SpecialK: Data & Continuation Access, Cache

The current “RChain 1.0” technology stack delivers a decentralized CDN. Its primary component is SpecialK, which sits on top of MongoDB and RabbitMQ to create the decentralized logic for storing and retrieving content, both locally and remotely.

SpecialK implements distributed data-access patterns in a consistent way, as shown below.

  Item-level read & write (distributed locking) DB read & write Pub/Sub messaging Pub/Sub with history
Data Ephemeral Persistent Ephemeral Persistent
Continuation [1] Ephemeral Ephemeral Persistent Persistent
Producer Verb (K) [2] Put Store Publish

Publish with

history

Consumer Verb Get Read Subscribe Subscribe

A view of how two nodes collaborate to respond to a get request is shown below:

_images/special-k.png
  1. The first node checks its in-memory cache, then if it is not found
  2. checks its local store, then if it is not found stores a delimited continuation at that location, and
  3. checks the network. When the network returns data, the delimited continuation is brought back in scope with the retrieved data as its parameter.

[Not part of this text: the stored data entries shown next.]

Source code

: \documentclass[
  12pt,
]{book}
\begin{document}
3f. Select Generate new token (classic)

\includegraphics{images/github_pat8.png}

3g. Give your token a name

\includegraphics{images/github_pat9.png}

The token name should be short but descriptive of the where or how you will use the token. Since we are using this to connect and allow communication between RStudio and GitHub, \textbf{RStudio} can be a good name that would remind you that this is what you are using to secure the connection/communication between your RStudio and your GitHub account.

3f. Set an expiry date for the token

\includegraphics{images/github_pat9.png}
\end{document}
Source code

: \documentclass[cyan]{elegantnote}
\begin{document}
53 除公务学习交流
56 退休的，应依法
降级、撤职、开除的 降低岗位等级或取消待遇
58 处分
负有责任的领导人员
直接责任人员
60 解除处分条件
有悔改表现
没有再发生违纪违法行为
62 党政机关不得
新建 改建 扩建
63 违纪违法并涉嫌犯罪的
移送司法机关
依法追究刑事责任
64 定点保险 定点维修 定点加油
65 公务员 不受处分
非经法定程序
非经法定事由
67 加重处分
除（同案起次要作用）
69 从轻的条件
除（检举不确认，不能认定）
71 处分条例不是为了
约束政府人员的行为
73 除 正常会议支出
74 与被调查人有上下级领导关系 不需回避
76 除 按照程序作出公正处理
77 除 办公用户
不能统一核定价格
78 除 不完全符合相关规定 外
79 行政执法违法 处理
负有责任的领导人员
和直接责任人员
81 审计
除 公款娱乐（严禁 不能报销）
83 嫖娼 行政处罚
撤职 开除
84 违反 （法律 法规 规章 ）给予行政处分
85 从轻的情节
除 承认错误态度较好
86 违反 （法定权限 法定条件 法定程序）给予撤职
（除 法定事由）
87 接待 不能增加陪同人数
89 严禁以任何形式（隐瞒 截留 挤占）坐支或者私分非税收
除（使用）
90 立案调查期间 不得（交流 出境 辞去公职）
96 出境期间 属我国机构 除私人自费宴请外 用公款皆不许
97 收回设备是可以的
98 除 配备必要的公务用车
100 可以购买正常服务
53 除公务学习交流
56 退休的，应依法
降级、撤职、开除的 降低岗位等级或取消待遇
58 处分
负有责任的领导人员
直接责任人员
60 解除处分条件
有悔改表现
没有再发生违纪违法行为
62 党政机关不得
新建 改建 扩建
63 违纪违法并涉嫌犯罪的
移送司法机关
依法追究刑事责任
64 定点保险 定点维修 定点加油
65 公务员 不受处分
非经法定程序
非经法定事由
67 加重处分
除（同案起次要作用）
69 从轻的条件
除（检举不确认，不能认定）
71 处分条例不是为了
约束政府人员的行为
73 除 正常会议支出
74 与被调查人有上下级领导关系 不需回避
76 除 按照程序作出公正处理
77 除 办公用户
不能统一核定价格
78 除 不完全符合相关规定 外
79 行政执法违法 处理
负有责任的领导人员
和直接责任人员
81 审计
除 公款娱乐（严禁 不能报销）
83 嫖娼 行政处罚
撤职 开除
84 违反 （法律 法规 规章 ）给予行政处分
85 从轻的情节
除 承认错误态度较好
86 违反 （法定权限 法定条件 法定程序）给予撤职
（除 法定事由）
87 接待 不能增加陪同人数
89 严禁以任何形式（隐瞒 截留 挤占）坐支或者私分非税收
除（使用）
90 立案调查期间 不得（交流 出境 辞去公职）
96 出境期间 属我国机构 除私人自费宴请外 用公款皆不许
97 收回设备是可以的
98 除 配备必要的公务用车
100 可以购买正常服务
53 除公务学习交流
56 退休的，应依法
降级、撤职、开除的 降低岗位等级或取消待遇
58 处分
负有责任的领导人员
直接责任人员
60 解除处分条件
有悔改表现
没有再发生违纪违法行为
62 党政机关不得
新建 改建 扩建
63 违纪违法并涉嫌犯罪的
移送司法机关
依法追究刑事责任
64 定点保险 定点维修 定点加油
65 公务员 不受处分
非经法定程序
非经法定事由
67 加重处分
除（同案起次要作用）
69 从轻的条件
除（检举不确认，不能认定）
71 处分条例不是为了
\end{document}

With the RChain platform, the implementation of the CDN will also evolve, although not in its fundamental design.

[1]By convention a continuation function is represented as a parameter named k.
[2]This is only a subset of the verbs possible under this decomposition of the functionality. The verb fetch, for example, gets the data without leaving a continuation around, if there is no data available.